BEGIN

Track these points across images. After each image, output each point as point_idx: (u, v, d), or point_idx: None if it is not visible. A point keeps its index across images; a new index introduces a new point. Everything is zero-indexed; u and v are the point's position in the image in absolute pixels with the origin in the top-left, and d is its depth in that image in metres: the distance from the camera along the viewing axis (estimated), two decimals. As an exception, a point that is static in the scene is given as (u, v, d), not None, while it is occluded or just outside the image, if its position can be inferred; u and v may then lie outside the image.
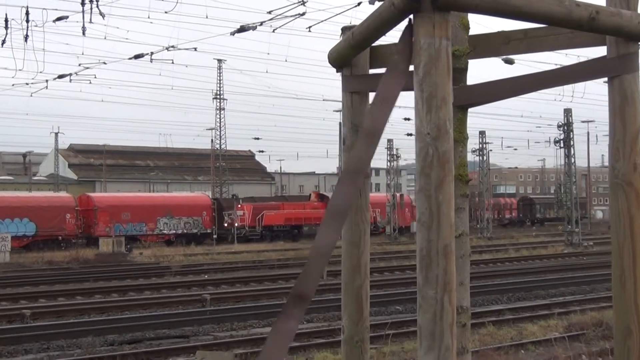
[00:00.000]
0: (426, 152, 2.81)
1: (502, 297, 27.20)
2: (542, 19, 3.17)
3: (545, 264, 40.80)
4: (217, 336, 20.50)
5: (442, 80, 2.82)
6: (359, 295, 3.98)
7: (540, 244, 55.68)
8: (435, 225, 2.76)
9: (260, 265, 42.49)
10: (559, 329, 20.04)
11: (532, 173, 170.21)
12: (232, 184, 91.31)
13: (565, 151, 57.17)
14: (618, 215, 3.56)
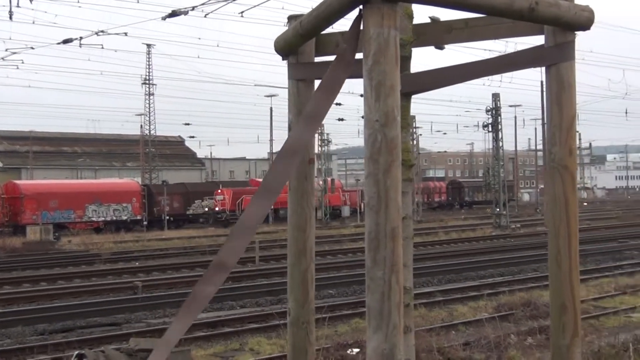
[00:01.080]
0: (375, 138, 2.89)
1: (433, 280, 27.55)
2: (484, 10, 3.28)
3: (474, 246, 41.47)
4: (150, 323, 20.39)
5: (391, 69, 2.91)
6: (305, 278, 4.07)
7: (469, 227, 56.48)
8: (384, 209, 2.86)
9: (191, 251, 42.27)
10: (488, 309, 20.43)
11: (461, 157, 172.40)
12: (161, 170, 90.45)
13: (493, 135, 58.00)
14: (554, 198, 3.70)
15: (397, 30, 2.94)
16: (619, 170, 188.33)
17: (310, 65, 4.14)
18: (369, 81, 2.91)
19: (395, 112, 2.92)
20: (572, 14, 3.58)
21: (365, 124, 2.93)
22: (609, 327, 17.64)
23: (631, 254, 34.41)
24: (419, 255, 36.27)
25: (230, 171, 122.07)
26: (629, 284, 24.24)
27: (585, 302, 21.41)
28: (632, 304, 20.82)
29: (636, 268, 28.98)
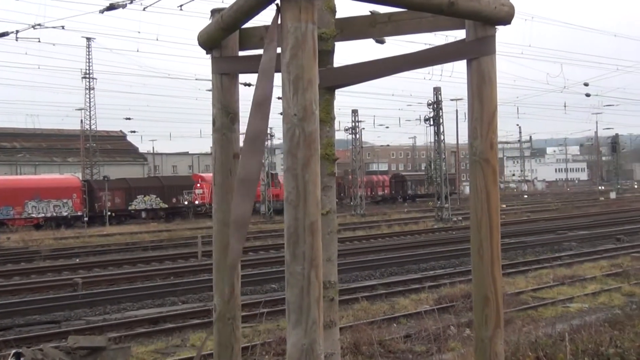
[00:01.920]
0: (293, 132, 2.88)
1: (376, 273, 27.69)
2: (404, 4, 3.29)
3: (416, 239, 41.72)
4: (89, 320, 20.15)
5: (309, 63, 2.90)
6: (231, 274, 4.04)
7: (412, 220, 56.87)
8: (302, 203, 2.85)
9: (133, 247, 41.89)
10: (429, 301, 20.60)
11: (404, 150, 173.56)
12: (103, 165, 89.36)
13: (434, 129, 58.46)
14: (476, 191, 3.73)
15: (315, 24, 2.93)
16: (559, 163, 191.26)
17: (234, 59, 4.11)
18: (287, 75, 2.90)
19: (313, 107, 2.91)
20: (492, 9, 3.61)
21: (284, 119, 2.92)
22: (547, 318, 17.92)
23: (570, 245, 34.98)
24: (362, 248, 36.48)
25: (173, 166, 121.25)
26: (567, 275, 24.65)
27: (524, 293, 21.74)
28: (569, 294, 21.18)
29: (574, 259, 29.50)
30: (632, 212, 59.60)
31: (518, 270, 26.96)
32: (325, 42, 3.85)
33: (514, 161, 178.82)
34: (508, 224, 49.41)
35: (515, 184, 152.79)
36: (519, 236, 39.81)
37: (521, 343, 12.77)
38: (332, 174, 3.97)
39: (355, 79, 4.13)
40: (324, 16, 3.89)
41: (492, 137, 3.72)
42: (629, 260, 27.66)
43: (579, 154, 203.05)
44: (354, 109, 74.97)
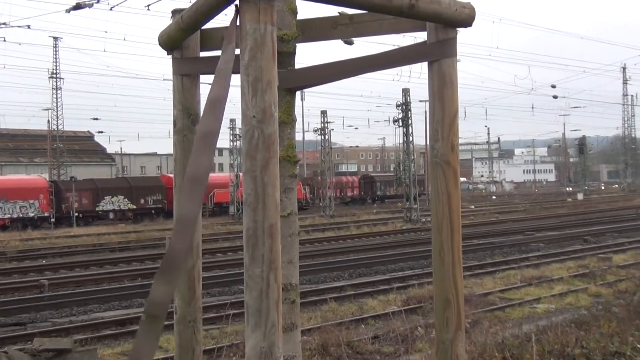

END

- **THE PROBLEM**
Please write out every record above exactly, but leave the pictures out.

- **OUTPUT OF THE TASK**
Track these points across images. After each image, output each point as point_idx: (u, v, d), or point_idx: None if it is not visible. A point keeps its index across images; a new index introduces a new point. Everything is zero-indexed; u and v are the point's position in the image in absolute pixels with the origin in the top-left, and d is its depth in that image in metres: the distance from the camera along the viewing axis (estimated), two decimals. As an exception, a point that is static in the scene is given as (u, v, d), not None, while it is occluded or just outside the image, if its position can be inferred; u and v may then lie outside the image.
[00:00.000]
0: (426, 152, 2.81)
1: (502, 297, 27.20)
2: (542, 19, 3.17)
3: (545, 264, 40.80)
4: (217, 336, 20.50)
5: (442, 80, 2.82)
6: (359, 295, 3.98)
7: (540, 244, 55.68)
8: (435, 225, 2.76)
9: (260, 265, 42.49)
10: (559, 329, 20.04)
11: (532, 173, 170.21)
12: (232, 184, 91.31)
13: (565, 151, 57.17)
14: (618, 215, 3.56)
[00:01.080]
0: (375, 138, 2.89)
1: (433, 280, 27.55)
2: (484, 10, 3.28)
3: (474, 246, 41.47)
4: (150, 323, 20.39)
5: (391, 69, 2.91)
6: (305, 278, 4.07)
7: (469, 227, 56.48)
8: (384, 209, 2.86)
9: (191, 251, 42.27)
10: (488, 309, 20.43)
11: (461, 157, 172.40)
12: (161, 170, 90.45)
13: (493, 135, 58.00)
14: (554, 198, 3.70)
15: (397, 30, 2.94)
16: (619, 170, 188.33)
17: (310, 65, 4.14)
18: (369, 81, 2.91)
19: (395, 112, 2.92)
20: (572, 14, 3.58)
21: (365, 124, 2.93)
22: (609, 327, 17.64)
23: (631, 254, 34.41)
24: (419, 255, 36.27)
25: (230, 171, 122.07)
26: (629, 284, 24.24)
27: (585, 302, 21.41)
28: (632, 304, 20.82)
29: (636, 268, 28.98)
[00:01.920]
0: (293, 132, 2.88)
1: (376, 273, 27.69)
2: (404, 4, 3.29)
3: (416, 239, 41.72)
4: (89, 320, 20.15)
5: (309, 63, 2.90)
6: (231, 274, 4.04)
7: (412, 220, 56.87)
8: (302, 203, 2.85)
9: (133, 247, 41.89)
10: (429, 301, 20.60)
11: (404, 150, 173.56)
12: (103, 165, 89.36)
13: (434, 129, 58.46)
14: (476, 191, 3.73)
15: (315, 24, 2.93)
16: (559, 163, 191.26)
17: (234, 59, 4.11)
18: (287, 75, 2.90)
19: (313, 107, 2.91)
20: (492, 9, 3.61)
21: (284, 119, 2.92)
22: (547, 318, 17.92)
23: (570, 245, 34.98)
24: (362, 248, 36.48)
25: (173, 166, 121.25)
26: (567, 275, 24.65)
27: (524, 293, 21.74)
28: (569, 294, 21.18)
29: (574, 259, 29.50)
30: (632, 212, 59.60)
31: (518, 270, 26.96)
32: (325, 42, 3.85)
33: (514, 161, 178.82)
34: (508, 224, 49.41)
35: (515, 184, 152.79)
36: (519, 236, 39.81)
37: (521, 343, 12.77)
38: (332, 174, 3.97)
39: (355, 79, 4.13)
40: (324, 16, 3.89)
41: (492, 137, 3.72)
42: (629, 260, 27.66)
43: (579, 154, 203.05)
44: (354, 109, 74.97)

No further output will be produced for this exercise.